Indeed. Such abnormalities used to be known as "incidentalomas." Incidentalomas are unexpected lesionis discovered on an imaging study done for other reasons. They first became a problem as CT scanning for trauma became more widely available and we discovered that they are much more common than expected. Whole body scanning is, in essence, looking for incidentalomas. If the abnormality is in the breast, perhaps working it up is not that big a deal. Breast biopsies, though not pleasant, are seldom dangerous. However, what if the lesion is in the lung, or a major abdominal organ? There is a risk of life-threatening complications from biopsying such lesions. For example, perforation of the intestines or stomach is an inherent risk in sticking needles into the abdominal cavity to biopsy lesions, resulting in the need for emergency surgery. The risk is relatively small, but it exists nonetheless. If whole body scanning became more prevalent, such complications would become less uncommon. There's another problem. Although the radiation dose of a single CT scan is relatively low, having several of them over several years (which, apparently, firms such as AmeriScan would encourage) does produce a radiation exposure that measurably increases one's risk of various cancers. Finally, one should not underestimate the anxiety patients go through when told they have an abnormality. I see this all the time with women coming in for evaluation of abnormal mammograms, most of whom do not have cancer.

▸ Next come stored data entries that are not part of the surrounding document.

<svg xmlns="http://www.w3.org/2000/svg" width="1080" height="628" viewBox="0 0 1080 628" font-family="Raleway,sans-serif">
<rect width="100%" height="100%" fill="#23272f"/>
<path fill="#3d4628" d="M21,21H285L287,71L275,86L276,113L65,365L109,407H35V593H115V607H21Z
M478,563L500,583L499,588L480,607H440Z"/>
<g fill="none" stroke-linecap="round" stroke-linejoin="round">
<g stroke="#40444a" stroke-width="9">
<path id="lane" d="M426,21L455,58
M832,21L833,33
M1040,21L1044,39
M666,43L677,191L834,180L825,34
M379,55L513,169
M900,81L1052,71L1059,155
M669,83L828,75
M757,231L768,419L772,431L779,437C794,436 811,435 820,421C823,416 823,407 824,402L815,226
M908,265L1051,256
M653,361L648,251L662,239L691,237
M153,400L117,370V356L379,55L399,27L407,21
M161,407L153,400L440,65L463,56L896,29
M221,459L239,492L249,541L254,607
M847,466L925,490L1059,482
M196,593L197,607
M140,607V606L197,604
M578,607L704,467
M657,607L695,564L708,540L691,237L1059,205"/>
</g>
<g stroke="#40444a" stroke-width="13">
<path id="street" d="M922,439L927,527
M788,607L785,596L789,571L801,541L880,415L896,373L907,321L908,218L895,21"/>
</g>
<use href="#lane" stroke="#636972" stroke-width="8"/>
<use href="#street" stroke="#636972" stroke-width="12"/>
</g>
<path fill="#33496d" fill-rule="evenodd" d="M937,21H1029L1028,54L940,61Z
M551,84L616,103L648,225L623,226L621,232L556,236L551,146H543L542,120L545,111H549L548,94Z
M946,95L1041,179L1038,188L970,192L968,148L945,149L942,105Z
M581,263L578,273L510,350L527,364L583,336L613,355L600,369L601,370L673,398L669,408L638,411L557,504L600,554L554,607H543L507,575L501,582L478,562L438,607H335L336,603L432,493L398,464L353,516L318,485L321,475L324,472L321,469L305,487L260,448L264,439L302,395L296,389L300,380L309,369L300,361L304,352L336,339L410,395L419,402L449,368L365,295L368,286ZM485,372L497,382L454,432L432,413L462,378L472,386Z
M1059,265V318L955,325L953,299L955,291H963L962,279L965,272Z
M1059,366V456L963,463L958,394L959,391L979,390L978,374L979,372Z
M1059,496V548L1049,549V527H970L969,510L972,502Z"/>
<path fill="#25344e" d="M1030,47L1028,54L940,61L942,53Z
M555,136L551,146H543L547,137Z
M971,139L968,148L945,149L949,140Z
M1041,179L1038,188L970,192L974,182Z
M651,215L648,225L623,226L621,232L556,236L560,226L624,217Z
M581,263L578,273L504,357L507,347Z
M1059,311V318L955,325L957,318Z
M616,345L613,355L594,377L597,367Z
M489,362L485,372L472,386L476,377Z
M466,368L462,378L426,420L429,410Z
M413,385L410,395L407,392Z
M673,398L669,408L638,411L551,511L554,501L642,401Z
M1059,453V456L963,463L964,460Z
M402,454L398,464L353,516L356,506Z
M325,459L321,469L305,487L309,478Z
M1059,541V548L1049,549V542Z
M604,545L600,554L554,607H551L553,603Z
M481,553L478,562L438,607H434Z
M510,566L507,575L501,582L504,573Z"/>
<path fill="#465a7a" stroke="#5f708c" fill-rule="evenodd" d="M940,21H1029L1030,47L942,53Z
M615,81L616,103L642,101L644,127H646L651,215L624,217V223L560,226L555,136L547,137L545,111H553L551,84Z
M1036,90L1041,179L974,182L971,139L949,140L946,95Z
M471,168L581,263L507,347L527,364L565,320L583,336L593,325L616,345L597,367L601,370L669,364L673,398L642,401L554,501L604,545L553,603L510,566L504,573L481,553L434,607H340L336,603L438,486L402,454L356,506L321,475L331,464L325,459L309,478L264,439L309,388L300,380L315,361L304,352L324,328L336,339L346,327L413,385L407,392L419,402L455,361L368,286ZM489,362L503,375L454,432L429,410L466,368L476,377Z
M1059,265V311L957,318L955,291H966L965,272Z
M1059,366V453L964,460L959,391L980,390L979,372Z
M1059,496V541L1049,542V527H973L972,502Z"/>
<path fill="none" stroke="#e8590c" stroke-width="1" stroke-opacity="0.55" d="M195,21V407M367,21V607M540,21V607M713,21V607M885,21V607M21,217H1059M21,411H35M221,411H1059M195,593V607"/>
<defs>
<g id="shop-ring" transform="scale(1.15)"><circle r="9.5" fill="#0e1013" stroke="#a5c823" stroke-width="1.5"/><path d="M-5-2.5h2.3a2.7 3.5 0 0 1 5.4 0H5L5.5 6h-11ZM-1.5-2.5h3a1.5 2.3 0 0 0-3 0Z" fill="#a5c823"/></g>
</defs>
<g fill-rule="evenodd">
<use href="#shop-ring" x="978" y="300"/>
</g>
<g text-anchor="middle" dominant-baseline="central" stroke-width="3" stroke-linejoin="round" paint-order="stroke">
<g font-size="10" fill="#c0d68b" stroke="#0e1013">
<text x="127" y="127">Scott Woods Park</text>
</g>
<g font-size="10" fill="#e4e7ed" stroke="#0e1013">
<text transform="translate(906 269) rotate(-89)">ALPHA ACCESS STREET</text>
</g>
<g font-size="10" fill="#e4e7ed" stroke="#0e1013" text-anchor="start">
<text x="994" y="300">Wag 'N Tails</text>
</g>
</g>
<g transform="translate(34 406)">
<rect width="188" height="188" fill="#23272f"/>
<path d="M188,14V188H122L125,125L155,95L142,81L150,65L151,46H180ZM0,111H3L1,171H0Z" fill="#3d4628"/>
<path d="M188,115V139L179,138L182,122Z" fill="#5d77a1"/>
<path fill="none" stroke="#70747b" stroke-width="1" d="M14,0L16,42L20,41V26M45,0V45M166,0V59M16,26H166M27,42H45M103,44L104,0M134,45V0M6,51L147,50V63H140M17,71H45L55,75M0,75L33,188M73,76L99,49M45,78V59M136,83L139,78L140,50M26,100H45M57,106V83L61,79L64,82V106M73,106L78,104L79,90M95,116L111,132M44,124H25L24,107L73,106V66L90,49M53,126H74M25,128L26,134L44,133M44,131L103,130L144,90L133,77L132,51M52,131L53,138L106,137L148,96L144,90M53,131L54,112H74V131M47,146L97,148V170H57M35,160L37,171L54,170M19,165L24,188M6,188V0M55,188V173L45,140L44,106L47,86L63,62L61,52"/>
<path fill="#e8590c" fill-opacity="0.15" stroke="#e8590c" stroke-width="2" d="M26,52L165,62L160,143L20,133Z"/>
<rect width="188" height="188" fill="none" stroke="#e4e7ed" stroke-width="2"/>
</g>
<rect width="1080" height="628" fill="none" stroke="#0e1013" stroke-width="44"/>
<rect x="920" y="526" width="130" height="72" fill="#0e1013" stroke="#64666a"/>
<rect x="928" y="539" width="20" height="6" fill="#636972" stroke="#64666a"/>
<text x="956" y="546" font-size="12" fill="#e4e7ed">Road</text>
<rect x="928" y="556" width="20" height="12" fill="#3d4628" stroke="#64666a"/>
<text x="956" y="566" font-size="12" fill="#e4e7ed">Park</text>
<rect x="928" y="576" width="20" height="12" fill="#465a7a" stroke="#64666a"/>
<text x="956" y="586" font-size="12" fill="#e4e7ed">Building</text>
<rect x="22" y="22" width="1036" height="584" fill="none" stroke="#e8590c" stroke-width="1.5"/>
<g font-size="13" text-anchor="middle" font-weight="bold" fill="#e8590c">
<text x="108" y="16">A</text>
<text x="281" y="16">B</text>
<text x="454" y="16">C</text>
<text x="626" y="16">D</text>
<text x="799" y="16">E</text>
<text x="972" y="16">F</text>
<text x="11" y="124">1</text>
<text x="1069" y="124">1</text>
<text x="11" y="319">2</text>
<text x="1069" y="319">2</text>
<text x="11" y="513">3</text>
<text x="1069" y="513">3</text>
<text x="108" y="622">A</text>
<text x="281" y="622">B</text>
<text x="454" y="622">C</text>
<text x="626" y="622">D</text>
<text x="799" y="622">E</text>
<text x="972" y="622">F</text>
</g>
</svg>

Of course, one could make an argument (and the radiologists selling these scans, like Dr. Craig Bittner, founder of AmeriScan, did) that the risks of additional tests, additional radiation exposures, and the risk of complications from biopsies are outweighed by the benefits of finding tumors early or finding heart disease early. The problem is, with certain narrow exceptions of high risk populations (detecting lung cancers in smokers, for example), there is no evidence that such scans provide a benefit in terms of improved detection and survival. In essence, the incidence of cancers or abnormalities in an asymptomatic or otherwise healthy population is so low that most findings will be false positives. There's a reason insurance companies wouldn't pay for them. Sure, there will be a few cancers found that wouldn't otherwise have been found, which will lead to glowing testimonials (very similar to alternative medicine testimonials) about how scanning "saved" the patient's life. But the vast majority of findings will be either no finding at all or false positives. (Why this is true would make a good topic for a post of its own; I'll add it to the queue of future topics.) Remember, this is screening what is, in essence, an asymptomatic population. It's also screening a population that is well-off enough to afford to pay for these scans, which suggests the screening is being done in a population that is already likely to be healthier and have better access to health care than average.

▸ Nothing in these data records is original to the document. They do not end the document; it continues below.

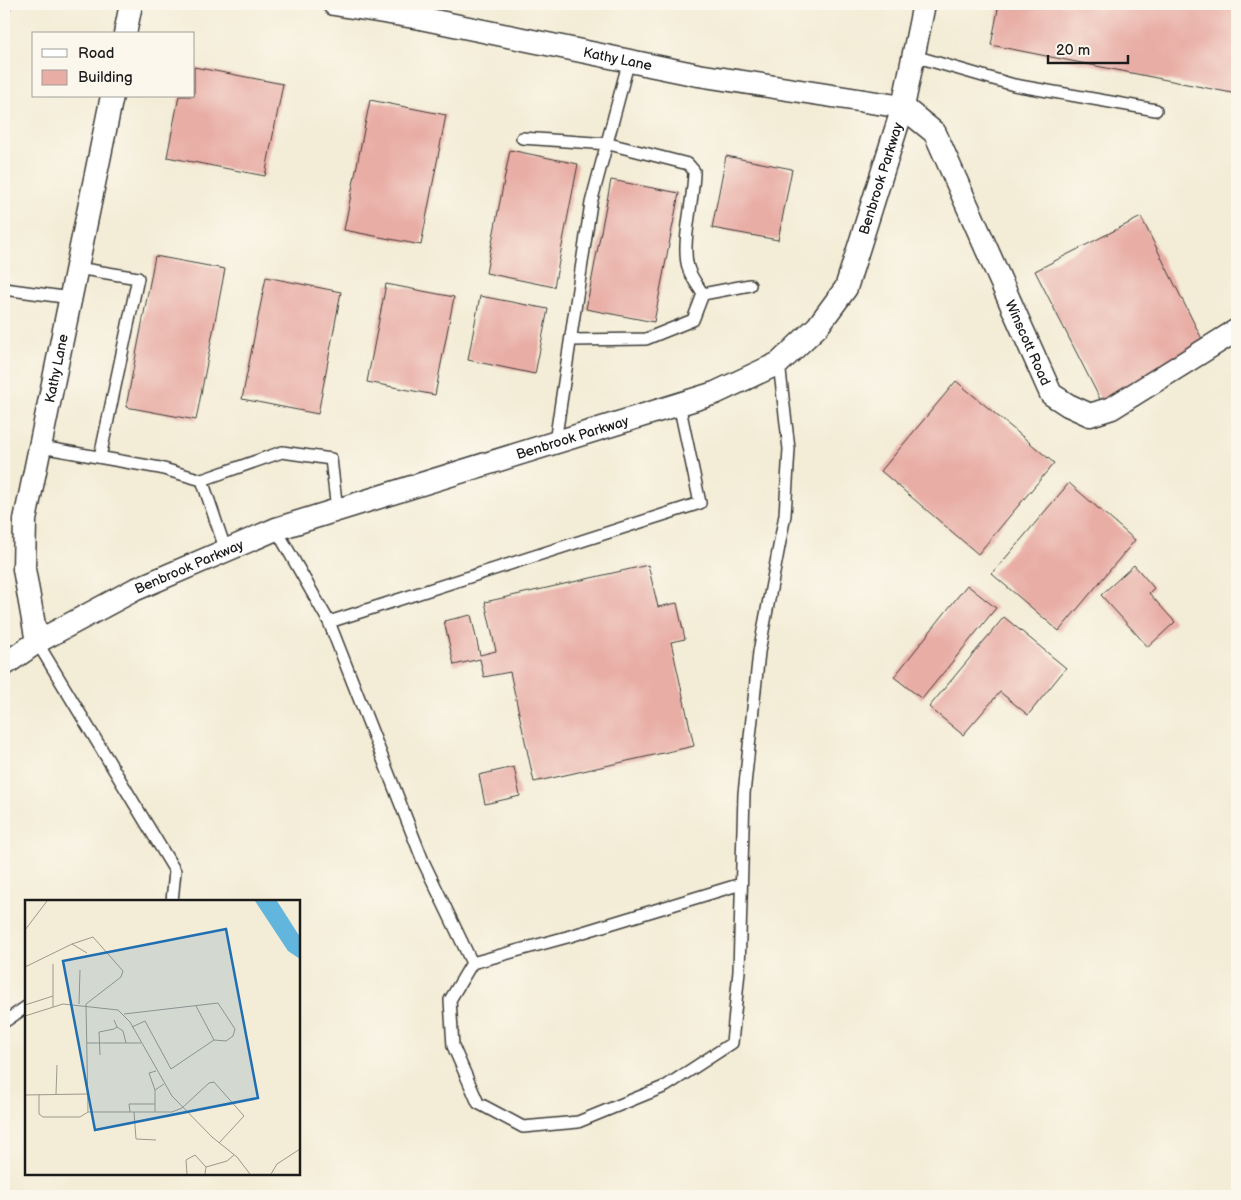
<svg xmlns="http://www.w3.org/2000/svg" width="1241" height="1200" viewBox="0 0 1241 1200" font-family="'Balsamiq Sans',sans-serif">
  <style>
    .building { fill: #e8ada5 }
    .lines { fill: none; stroke-linecap: round; stroke-linejoin: round }
    .lane-casing { stroke: #3c3b38; stroke-width: 14 }
    .street-casing { stroke: #3c3b38; stroke-width: 25 }
    .lane { stroke: #fff; stroke-width: 11 }
    .street { stroke: #fff; stroke-width: 22 }
    .labels { text-anchor: middle; dominant-baseline: central; stroke-width: 5; stroke-linejoin: round; paint-order: stroke }
    .street-label { font-size: 14px; fill: #1c1c1c; stroke: #fbf7ec }
    .inset-road { fill: none; stroke: #9d998c; stroke-width: 1 }
    .view { fill: #1f6fb2; fill-opacity: 0.15; stroke: #1f6fb2; stroke-width: 2.5 }
    .inset-edge { fill: none; stroke: #1c1c1c; stroke-width: 2.5 }
  </style>
  <rect width="100%" height="100%" fill="#fbf7ec"/>
  <filter id="ink" filterUnits="userSpaceOnUse"><feTurbulence type="fractalNoise" baseFrequency=".02" numOctaves="2"/><feDisplacementMap in="SourceGraphic" scale="10" xChannelSelector="R" yChannelSelector="G"/><feConvolveMatrix kernelMatrix="1 2 1 2 8 2 1 2 1" color-interpolation-filters="sRGB"/></filter>
  <filter id="wash" filterUnits="userSpaceOnUse"><feTurbulence type="fractalNoise" baseFrequency=".0096" numOctaves="4" result="noise"/><feDisplacementMap in="SourceGraphic" scale="20" xChannelSelector="R" yChannelSelector="G"/><feGaussianBlur stdDeviation="1.12" result="paint"/><feColorMatrix in="noise" values="0 0 0 0 0 0 0 0 0 0 0 0 0 0 0 0 0 1.4 0 .05"/><feComposite in="paint" operator="in"/></filter>
  <g filter="url(#wash)">
    <rect width="100%" height="100%" fill="#f3ecd6"/>
    <g id="blocks">
      <path class="building" d="M4 4H11L10 11 4 9Z
        M999 4H1237V94L991 45Z
        M194 67 283 84 265 176 167 157 179 96H194Z
        M370 100 446 115 421 245 344 230Z
        M510 150 578 164 554 287 486 273Z
        M726 156 792 169 778 240 712 228Z
        M611 180 679 193 654 322 586 309Z
        M1141 217 1206 347 1101 401 1035 271Z
        M155 256 225 269 196 420 126 407Z
        M266 277 341 292 318 414 242 399Z
        M386 284 454 297 435 395 367 382Z
        M480 296 548 309 535 374 468 360Z
        M956 381 1054 463 978 554 881 471Z
        M1069 483 1135 540 1059 631 992 574Z
        M648 565 658 607 677 603 685 639 671 642 694 746 534 782 510 672 484 677 480 659 454 665 444 621 471 615 480 655 496 651 485 602Z
        M1134 565 1154 588 1149 593 1175 622 1148 647 1101 595Z
        M967 585 996 608 922 699 894 677Z
        M1004 617 1066 668 1028 715 1000 692 963 735 929 707Z
        M514 767 520 796 485 804 479 775Z"/>
    </g>
  </g>
  <g filter="url(#ink)">
    <use href="#blocks" fill-opacity="0" stroke="#3c3b38" stroke-width="1"/>
    <g class="lines">
      <g class="lane-casing">
        <path id="lane" d="M914 56 1014 85 1156 110
          M522 138 609 144 688 164 694 171C694 199 681 244 688 267 690 276 698 286 703 294L750 285
          M77 268 138 278 100 457
          M4 289 71 298
          M571 340 646 339 693 320 703 294
          M679 404 700 503 329 622 423 861 472 963 450 1000 453 1046 478 1103 523 1127 578 1122 666 1086 732 1043 739 971 744 794 759 652 785 515 789 449 779 363
          M555 442 591 203 629 60
          M41 447 160 468 202 480 226 551
          M202 480 282 452 331 459 337 510
          M276 529 329 622
          M37 642 175 871 172 901
          M472 963 567 937 741 884
          M4 1022 26 1007"/>
      </g>
      <g class="street-casing">
        <g id="street">
          <path id="s1" d="M334 4 420 18 698 75 903 107 935 133 1051 394 1068 405 1090 415 1112 408 1237 330"/>
          <path d="M125 34 131 4"/>
          <path id="s2" d="M37 642 24 569 25 520 112 96"/>
          <path id="s3" d="M4 665 37 642 134 590 276 529 715 393 779 363 818 326 846 288 903 107 924 4"/>
        </g>
      </g>
      <use href="#lane" class="lane"/>
      <use href="#street" class="street"/>
    </g>
  </g>
  <g class="labels">
    <g class="street-label">
      <text stroke="none"><textPath href="#s1" startOffset="289">Kathy Lane</textPath></text>
      <text stroke="none"><textPath href="#s3" startOffset="1051">Benbrook Parkway</textPath></text>
      <text stroke="none"><textPath href="#s1" startOffset="849">Winscott Road</textPath></text>
      <text stroke="none"><textPath href="#s2" startOffset="278">Kathy Lane</textPath></text>
      <text stroke="none"><textPath href="#s3" startOffset="615">Benbrook Parkway</textPath></text>
      <text stroke="none"><textPath href="#s3" startOffset="210">Benbrook Parkway</textPath></text>
    </g>
  </g>
  <g transform="translate(25 900)">
    <rect width="275" height="275" fill="#f3ecd6"/>
    <path d="M230 1H252L275 37V59L263 51Z" fill="#62b6de"/>
    <path class="inset-road" d="M0 30 22 1M47 44 68 37 98 71 96 77 61 104 63 212H147L157 208 184 183 189 182 219 216 194 243M28 64V107M0 67 47 44 62 53M54 104 55 70M0 105 28 96M171 106 189 140M99 114 193 103 210 129 208 136 201 141 189 140 146 169 120 121 107 127M0 116 38 104 93 110 105 122 147 196 187 237 212 257 225 274M92 127 98 131 101 143M62 143H116M75 155 74 132 89 129 92 127 89 120M130 190 124 173 131 171M14 194V214L18 217H55L63 212M31 194 32 165M0 195 62 194M105 212 104 204H130M109 212 111 239 131 240M130 212V190L139 184M181 267 202 261 209 255M162 274 161 260 170 255 181 267 180 274M246 274 252 264 275 249"/>
    <path class="view" d="M201 29 233 198 70 230 38 61Z"/>
    <rect width="275" height="275" class="inset-edge"/>
  </g>
  <rect width="1241" height="1200" fill="none" stroke="#fbf7ec" stroke-width="20"/>
  <rect x="32" y="32" width="162" height="65" fill="#fbf7ec" stroke="#a29f99"/>
  <rect x="42" y="49" width="25" height="8" fill="#ffffff" stroke="#a29f99"/>
  <text x="78" y="58" font-size="15" fill="#1c1c1c">Road</text>
  <rect x="42" y="70" width="25" height="15" fill="#e8ada5" stroke="#a29f99"/>
  <text x="78" y="82" font-size="15" fill="#1c1c1c">Building</text>
  <path d="M1048 55v8h80v-8" fill="none" stroke="#1c1c1c" stroke-width="2.5"/>
  <text x="1056" y="55" font-size="15" fill="#1c1c1c" stroke="#fbf7ec" stroke-width="4" paint-order="stroke">20 m</text>
</svg>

I won't mourn the passing of these companies. Once again, recall what I said regarding evaluating therapies or diagnostic tests, whether conventional or alternative: The claims of conventional medicine and alternative medicine should be treated the same and that they should be held to the same standard of scientific and clinical evidence. I do not differentiate between the two when considering evidence, nor should you. You should treat the claims of any company that is selling a high-tech test with just as much skepticism as any altie claiming to cure cancer. Look for randomized clinical studies, not testimonials, and try to make sure that the studies cited actually address the claim that the company is making. Just because it's high-tech doesn't mean it's necessarily better.